**ABOUT THIS TASK**
Set down every record below exactly as it stands, with the pictures omitted.

(Stored data)
————————
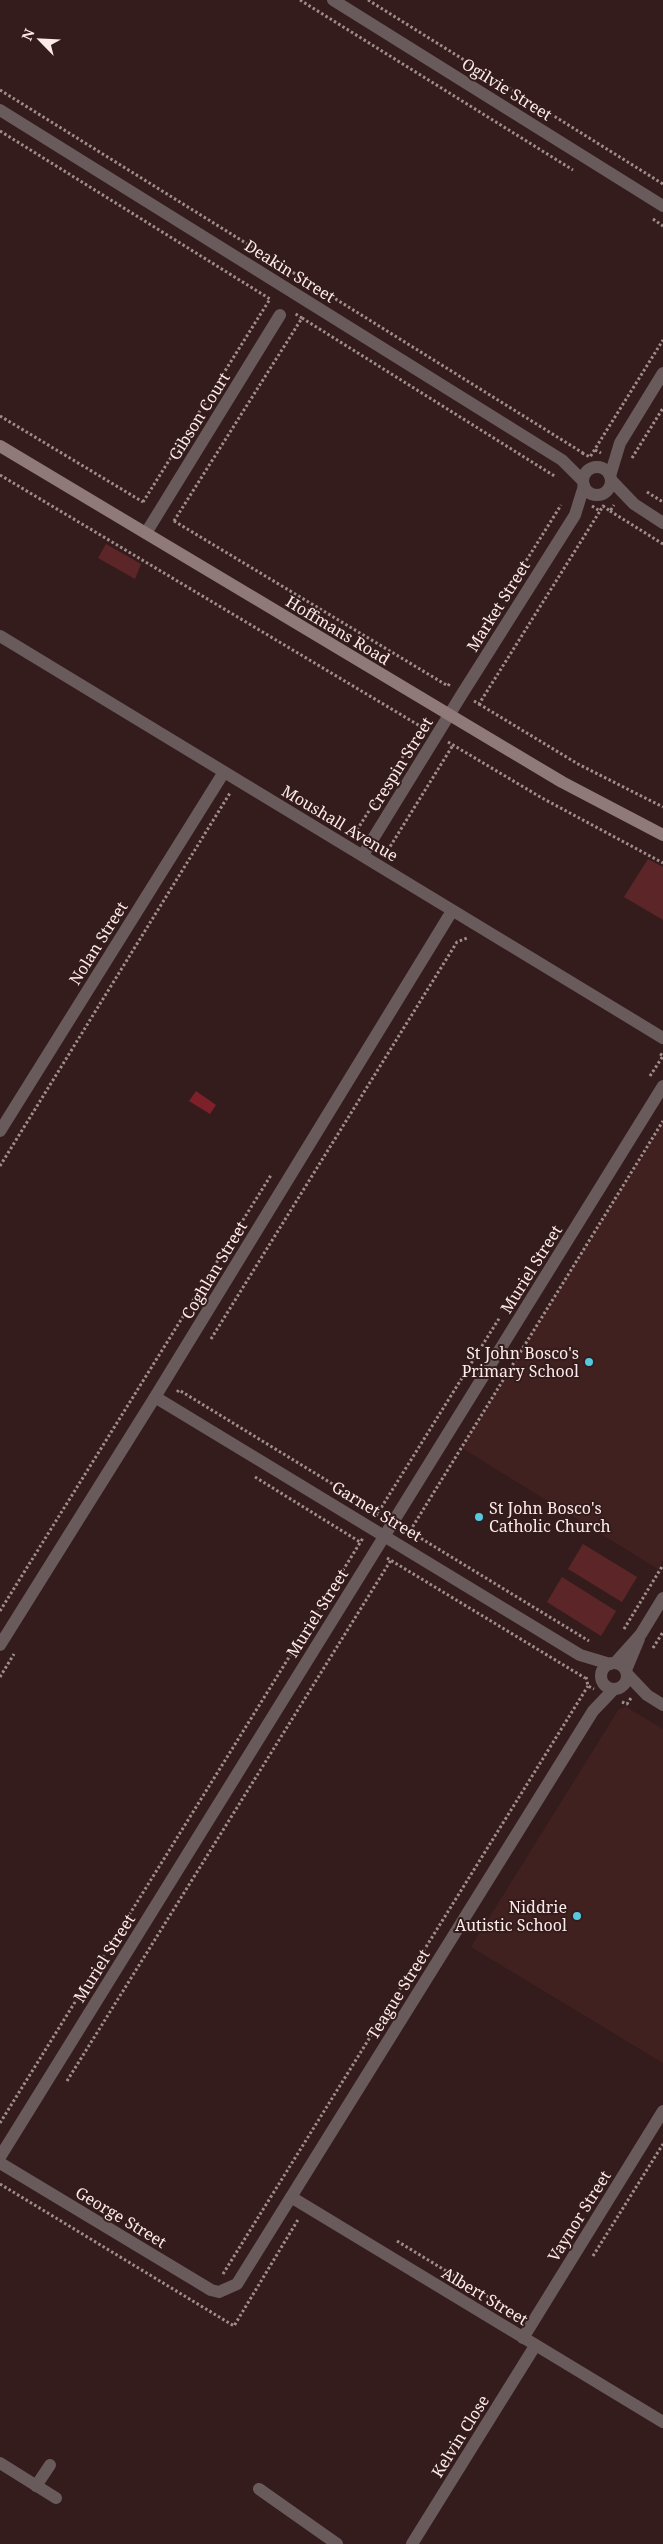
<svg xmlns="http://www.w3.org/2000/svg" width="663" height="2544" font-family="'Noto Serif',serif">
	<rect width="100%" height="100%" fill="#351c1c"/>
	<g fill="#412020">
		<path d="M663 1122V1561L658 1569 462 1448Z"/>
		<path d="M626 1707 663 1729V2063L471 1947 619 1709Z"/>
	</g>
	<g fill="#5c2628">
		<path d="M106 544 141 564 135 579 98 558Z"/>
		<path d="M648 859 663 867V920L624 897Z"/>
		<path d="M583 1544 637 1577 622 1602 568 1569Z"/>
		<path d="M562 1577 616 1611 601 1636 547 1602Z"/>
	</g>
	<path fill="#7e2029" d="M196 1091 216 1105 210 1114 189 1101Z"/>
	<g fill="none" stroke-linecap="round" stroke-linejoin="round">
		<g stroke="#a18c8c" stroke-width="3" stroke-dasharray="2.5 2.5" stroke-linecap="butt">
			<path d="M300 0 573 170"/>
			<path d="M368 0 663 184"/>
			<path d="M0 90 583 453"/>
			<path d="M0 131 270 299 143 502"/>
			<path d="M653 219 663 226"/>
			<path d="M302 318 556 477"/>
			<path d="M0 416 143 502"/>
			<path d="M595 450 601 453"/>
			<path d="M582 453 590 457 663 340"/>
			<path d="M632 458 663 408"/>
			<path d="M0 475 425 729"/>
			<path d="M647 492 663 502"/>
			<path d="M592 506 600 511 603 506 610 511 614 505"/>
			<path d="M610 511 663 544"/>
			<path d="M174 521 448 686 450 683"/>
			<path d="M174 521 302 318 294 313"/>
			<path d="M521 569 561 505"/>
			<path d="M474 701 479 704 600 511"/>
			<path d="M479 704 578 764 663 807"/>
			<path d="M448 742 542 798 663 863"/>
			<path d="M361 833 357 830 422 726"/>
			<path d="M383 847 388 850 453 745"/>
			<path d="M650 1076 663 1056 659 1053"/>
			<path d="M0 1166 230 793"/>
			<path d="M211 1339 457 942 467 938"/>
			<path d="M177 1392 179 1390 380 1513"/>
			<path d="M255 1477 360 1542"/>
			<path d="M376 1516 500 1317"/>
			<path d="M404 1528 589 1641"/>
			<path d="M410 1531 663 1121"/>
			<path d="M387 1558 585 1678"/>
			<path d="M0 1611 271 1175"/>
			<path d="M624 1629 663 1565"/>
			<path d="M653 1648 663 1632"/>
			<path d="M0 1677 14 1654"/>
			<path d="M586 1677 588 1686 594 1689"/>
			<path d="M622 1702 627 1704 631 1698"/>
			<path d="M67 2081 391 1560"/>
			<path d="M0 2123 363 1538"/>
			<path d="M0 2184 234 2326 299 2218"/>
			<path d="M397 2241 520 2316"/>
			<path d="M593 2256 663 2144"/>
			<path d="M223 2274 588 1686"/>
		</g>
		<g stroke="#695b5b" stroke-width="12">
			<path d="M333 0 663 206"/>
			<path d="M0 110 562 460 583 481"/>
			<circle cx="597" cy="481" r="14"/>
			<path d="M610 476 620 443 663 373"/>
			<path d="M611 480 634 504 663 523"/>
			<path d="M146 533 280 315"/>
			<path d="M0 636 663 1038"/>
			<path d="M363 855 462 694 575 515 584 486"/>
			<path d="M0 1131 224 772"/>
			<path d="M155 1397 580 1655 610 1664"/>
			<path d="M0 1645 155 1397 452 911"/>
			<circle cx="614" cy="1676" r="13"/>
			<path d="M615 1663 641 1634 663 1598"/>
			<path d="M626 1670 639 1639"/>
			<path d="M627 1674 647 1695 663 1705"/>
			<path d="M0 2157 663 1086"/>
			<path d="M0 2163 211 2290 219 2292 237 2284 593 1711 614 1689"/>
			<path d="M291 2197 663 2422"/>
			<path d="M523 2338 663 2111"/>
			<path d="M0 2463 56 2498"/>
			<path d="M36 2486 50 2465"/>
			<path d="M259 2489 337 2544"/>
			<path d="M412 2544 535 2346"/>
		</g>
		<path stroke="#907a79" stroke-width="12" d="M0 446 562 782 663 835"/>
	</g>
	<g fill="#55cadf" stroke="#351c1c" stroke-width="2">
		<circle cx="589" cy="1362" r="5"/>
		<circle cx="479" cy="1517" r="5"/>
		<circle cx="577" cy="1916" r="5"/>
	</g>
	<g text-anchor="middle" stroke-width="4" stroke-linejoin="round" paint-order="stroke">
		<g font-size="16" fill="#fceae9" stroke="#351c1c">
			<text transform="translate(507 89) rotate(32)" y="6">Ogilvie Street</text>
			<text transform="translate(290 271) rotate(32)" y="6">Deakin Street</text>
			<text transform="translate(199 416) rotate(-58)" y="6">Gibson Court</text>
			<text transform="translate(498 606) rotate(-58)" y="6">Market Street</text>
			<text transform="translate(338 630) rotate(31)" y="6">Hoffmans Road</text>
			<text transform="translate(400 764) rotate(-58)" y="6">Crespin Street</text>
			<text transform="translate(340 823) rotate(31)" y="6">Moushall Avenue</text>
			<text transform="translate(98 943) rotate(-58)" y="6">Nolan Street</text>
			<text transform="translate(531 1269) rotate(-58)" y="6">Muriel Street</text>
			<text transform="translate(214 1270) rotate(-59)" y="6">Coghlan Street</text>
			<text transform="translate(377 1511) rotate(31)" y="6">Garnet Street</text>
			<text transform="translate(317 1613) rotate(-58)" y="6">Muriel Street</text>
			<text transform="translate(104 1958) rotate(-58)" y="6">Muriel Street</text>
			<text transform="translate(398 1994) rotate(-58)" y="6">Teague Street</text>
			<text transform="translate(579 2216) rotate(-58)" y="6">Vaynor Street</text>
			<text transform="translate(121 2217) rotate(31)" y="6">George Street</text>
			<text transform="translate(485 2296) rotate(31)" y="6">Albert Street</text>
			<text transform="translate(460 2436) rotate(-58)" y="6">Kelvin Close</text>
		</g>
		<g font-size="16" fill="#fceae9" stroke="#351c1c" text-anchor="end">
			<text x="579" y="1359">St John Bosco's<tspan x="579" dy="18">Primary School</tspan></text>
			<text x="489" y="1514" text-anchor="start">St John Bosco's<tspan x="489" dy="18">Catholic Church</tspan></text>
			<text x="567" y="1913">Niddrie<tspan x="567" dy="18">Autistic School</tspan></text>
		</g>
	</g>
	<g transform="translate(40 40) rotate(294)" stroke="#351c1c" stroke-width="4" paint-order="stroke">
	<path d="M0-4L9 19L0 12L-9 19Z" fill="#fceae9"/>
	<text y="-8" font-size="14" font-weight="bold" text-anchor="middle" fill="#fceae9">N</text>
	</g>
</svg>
————————
**WRITTEN SOLUTION**
<svg xmlns="http://www.w3.org/2000/svg" width="663" height="2544" font-family="'Noto Serif',serif">
	<rect width="100%" height="100%" fill="#351c1c"/>
	<g fill="#412020">
		<path d="M663 1122V1561L658 1569 462 1448Z"/>
		<path d="M626 1707 663 1729V2063L471 1947 619 1709Z"/>
	</g>
	<g fill="#5c2628">
		<path d="M106 544 141 564 135 579 98 558Z"/>
		<path d="M648 859 663 867V920L624 897Z"/>
		<path d="M583 1544 637 1577 622 1602 568 1569Z"/>
		<path d="M562 1577 616 1611 601 1636 547 1602Z"/>
	</g>
	<path fill="#7e2029" d="M196 1091 216 1105 210 1114 189 1101Z"/>
	<g fill="none" stroke-linecap="round" stroke-linejoin="round">
		<g stroke="#a18c8c" stroke-width="3" stroke-dasharray="2.5 2.5" stroke-linecap="butt">
			<path d="M300 0 573 170"/>
			<path d="M368 0 663 184"/>
			<path d="M0 90 583 453"/>
			<path d="M0 131 270 299 143 502"/>
			<path d="M653 219 663 226"/>
			<path d="M302 318 556 477"/>
			<path d="M0 416 143 502"/>
			<path d="M595 450 601 453"/>
			<path d="M582 453 590 457 663 340"/>
			<path d="M632 458 663 408"/>
			<path d="M0 475 425 729"/>
			<path d="M647 492 663 502"/>
			<path d="M592 506 600 511 603 506 610 511 614 505"/>
			<path d="M610 511 663 544"/>
			<path d="M174 521 448 686 450 683"/>
			<path d="M174 521 302 318 294 313"/>
			<path d="M521 569 561 505"/>
			<path d="M474 701 479 704 600 511"/>
			<path d="M479 704 578 764 663 807"/>
			<path d="M448 742 542 798 663 863"/>
			<path d="M361 833 357 830 422 726"/>
			<path d="M383 847 388 850 453 745"/>
			<path d="M650 1076 663 1056 659 1053"/>
			<path d="M0 1166 230 793"/>
			<path d="M211 1339 457 942 467 938"/>
			<path d="M177 1392 179 1390 380 1513"/>
			<path d="M255 1477 360 1542"/>
			<path d="M376 1516 500 1317"/>
			<path d="M404 1528 589 1641"/>
			<path d="M410 1531 663 1121"/>
			<path d="M387 1558 585 1678"/>
			<path d="M0 1611 271 1175"/>
			<path d="M624 1629 663 1565"/>
			<path d="M653 1648 663 1632"/>
			<path d="M0 1677 14 1654"/>
			<path d="M586 1677 588 1686 594 1689"/>
			<path d="M622 1702 627 1704 631 1698"/>
			<path d="M67 2081 391 1560"/>
			<path d="M0 2123 363 1538"/>
			<path d="M0 2184 234 2326 299 2218"/>
			<path d="M397 2241 520 2316"/>
			<path d="M593 2256 663 2144"/>
			<path d="M223 2274 588 1686"/>
		</g>
		<g stroke="#695b5b" stroke-width="12">
			<path d="M333 0 663 206"/>
			<path d="M0 110 562 460 583 481"/>
			<circle cx="597" cy="481" r="14"/>
			<path d="M610 476 620 443 663 373"/>
			<path d="M611 480 634 504 663 523"/>
			<path d="M146 533 280 315"/>
			<path d="M0 636 663 1038"/>
			<path d="M363 855 462 694 575 515 584 486"/>
			<path d="M0 1131 224 772"/>
			<path d="M155 1397 580 1655 610 1664"/>
			<path d="M0 1645 155 1397 452 911"/>
			<circle cx="614" cy="1676" r="13"/>
			<path d="M615 1663 641 1634 663 1598"/>
			<path d="M626 1670 639 1639"/>
			<path d="M627 1674 647 1695 663 1705"/>
			<path d="M0 2157 663 1086"/>
			<path d="M0 2163 211 2290 219 2292 237 2284 593 1711 614 1689"/>
			<path d="M291 2197 663 2422"/>
			<path d="M523 2338 663 2111"/>
			<path d="M0 2463 56 2498"/>
			<path d="M36 2486 50 2465"/>
			<path d="M259 2489 337 2544"/>
			<path d="M412 2544 535 2346"/>
		</g>
		<path stroke="#907a79" stroke-width="12" d="M0 446 562 782 663 835"/>
	</g>
	<g fill="#55cadf" stroke="#351c1c" stroke-width="2">
		<circle cx="589" cy="1362" r="5"/>
		<circle cx="479" cy="1517" r="5"/>
		<circle cx="577" cy="1916" r="5"/>
	</g>
	<g text-anchor="middle" stroke-width="4" stroke-linejoin="round" paint-order="stroke">
		<g font-size="16" fill="#fceae9" stroke="#351c1c">
			<text transform="translate(507 89) rotate(32)" y="6">Ogilvie Street</text>
			<text transform="translate(290 271) rotate(32)" y="6">Deakin Street</text>
			<text transform="translate(199 416) rotate(-58)" y="6">Gibson Court</text>
			<text transform="translate(498 606) rotate(-58)" y="6">Market Street</text>
			<text transform="translate(338 630) rotate(31)" y="6">Hoffmans Road</text>
			<text transform="translate(400 764) rotate(-58)" y="6">Crespin Street</text>
			<text transform="translate(340 823) rotate(31)" y="6">Moushall Avenue</text>
			<text transform="translate(98 943) rotate(-58)" y="6">Nolan Street</text>
			<text transform="translate(531 1269) rotate(-58)" y="6">Muriel Street</text>
			<text transform="translate(214 1270) rotate(-59)" y="6">Coghlan Street</text>
			<text transform="translate(377 1511) rotate(31)" y="6">Garnet Street</text>
			<text transform="translate(317 1613) rotate(-58)" y="6">Muriel Street</text>
			<text transform="translate(104 1958) rotate(-58)" y="6">Muriel Street</text>
			<text transform="translate(398 1994) rotate(-58)" y="6">Teague Street</text>
			<text transform="translate(579 2216) rotate(-58)" y="6">Vaynor Street</text>
			<text transform="translate(121 2217) rotate(31)" y="6">George Street</text>
			<text transform="translate(485 2296) rotate(31)" y="6">Albert Street</text>
			<text transform="translate(460 2436) rotate(-58)" y="6">Kelvin Close</text>
		</g>
		<g font-size="16" fill="#fceae9" stroke="#351c1c" text-anchor="end">
			<text x="579" y="1359">St John Bosco's<tspan x="579" dy="18">Primary School</tspan></text>
			<text x="489" y="1514" text-anchor="start">St John Bosco's<tspan x="489" dy="18">Catholic Church</tspan></text>
			<text x="567" y="1913">Niddrie<tspan x="567" dy="18">Autistic School</tspan></text>
		</g>
	</g>
	<g transform="translate(40 40) rotate(294)" stroke="#351c1c" stroke-width="4" paint-order="stroke">
	<path d="M0-4L9 19L0 12L-9 19Z" fill="#fceae9"/>
	<text y="-8" font-size="14" font-weight="bold" text-anchor="middle" fill="#fceae9">N</text>
	</g>
</svg>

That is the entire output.